Tentunya masih banyak lagi kisah yang teramat panjang bila diurai satu per satu. Namun setidaknya ingatan-ingatan random tentangnya bisa menjadikan kami bersyukur atas aneka rupa pengalaman indah selama berlebaran di negeri orang itu.

Selasa, 04 Juni 2019

Selepas Engkau Pergi


Aku memang tidak khusyuk, pikiranku selalu saja berjalan dan berlarian ke sana kemari manakala aku menghadapNya. Terlampau sering aku lalai dan tak sadar, ternyata mudah sekali perhatianku teralihkan oleh awang-awang dunia meskipun aku sedang bersimpuh di hadapanNya. Namun, engkau mampu memaksaku, setidaknya selepas Isya’ itu, untuk berlutut di hadapanNya, barang hanya setengah jam saja.

Aku memang tidak kuat menahan lapar. Seringkali pikiranku memberontak tatkala dahaga itu muncul di siang yang terik itu. Sering pula keroncong perut ini membuatku lemas, tak bersemangat menghadapi hidup. Namun, engkau mampu memaksaku, setidaknya untuk terus menahan diri hingga adzan Maghrib tiba. Menahan diri dari rasa lapar dan dahaga yang sebenarnya sungguh manusiawi. Hingga akhirnya aku tak sadar, bahwa lemasku itu mampu membuatku sedikit mampu mengatur jiwaku.

Aku memang emosional, tak jarang diliput iri, dengki dan amarah. Bahkan, kemarahan hatiku sering berujung pada serapah yang membuat hatiku ini terasa panas dan sempit. Namun, engkau mampu mengajakku untuk meredamnya, melatihku untuk kuat menahannya. Karena sesungguhnya orang yang kuat itu adalah mereka yang mampu menahan amarahnya.
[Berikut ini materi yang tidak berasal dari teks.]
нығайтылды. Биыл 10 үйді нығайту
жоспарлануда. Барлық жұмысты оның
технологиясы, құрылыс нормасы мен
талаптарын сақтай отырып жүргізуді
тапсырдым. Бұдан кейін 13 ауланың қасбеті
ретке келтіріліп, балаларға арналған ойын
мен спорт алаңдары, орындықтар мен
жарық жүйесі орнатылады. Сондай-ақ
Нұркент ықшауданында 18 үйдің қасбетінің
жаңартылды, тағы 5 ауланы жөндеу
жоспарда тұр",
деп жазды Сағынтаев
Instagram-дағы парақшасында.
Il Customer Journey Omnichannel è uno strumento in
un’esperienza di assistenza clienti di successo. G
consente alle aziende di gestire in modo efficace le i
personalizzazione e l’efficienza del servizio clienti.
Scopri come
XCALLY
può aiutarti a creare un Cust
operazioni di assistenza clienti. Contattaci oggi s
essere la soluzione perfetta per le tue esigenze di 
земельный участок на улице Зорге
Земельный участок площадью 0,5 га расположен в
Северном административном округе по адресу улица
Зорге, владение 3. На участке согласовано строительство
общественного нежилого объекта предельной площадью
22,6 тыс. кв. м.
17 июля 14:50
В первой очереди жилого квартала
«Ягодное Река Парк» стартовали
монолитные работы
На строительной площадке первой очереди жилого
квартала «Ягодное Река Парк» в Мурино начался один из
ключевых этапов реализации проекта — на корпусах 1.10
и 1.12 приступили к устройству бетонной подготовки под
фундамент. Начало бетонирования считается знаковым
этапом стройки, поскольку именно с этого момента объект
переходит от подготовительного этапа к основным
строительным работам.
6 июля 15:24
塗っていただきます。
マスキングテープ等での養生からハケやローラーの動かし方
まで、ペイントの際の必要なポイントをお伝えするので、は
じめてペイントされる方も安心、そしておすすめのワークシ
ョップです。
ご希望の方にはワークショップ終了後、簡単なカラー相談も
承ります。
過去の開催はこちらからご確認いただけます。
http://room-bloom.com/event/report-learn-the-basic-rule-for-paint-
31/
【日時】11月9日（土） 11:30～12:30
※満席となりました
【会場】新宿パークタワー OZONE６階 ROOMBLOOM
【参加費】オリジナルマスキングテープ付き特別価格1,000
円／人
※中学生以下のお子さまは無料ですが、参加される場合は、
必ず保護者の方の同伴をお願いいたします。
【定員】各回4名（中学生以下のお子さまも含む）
Aku memang pelit. Seringkali kehati-hatian ini menjadikanku enggan mengeluarkan sepeser rupiah saja untuk dikembalikan di jalanNya. Sikap perhitunganku menjadikanku urung menyambut dengan gembira dan tangan terbuka untuk berderma manakala kotak-kotak sedekah itu mendekat. Namun, engkau mampu memaksaku, melepas yang seharusnya menjadi milik yang berhak.

Dan, pada akhirnya, aku memang masih rindu. Rindu akan kesunyian itu. Kesunyian yang berbalut ketentraman. Yang mungkin semakin terasa menghentak di malam-malam terakhir menjelang engkau pergi.

Selepas engkau pergi, aku berharap terus bisa mengingatmu, menjalankan apa yang kau ajarkan kepadaku. Dan semoga, aku masih diberikan umur untuk bertemu denganmu, tahun depan nanti. Terima kasih, Ramadhanku.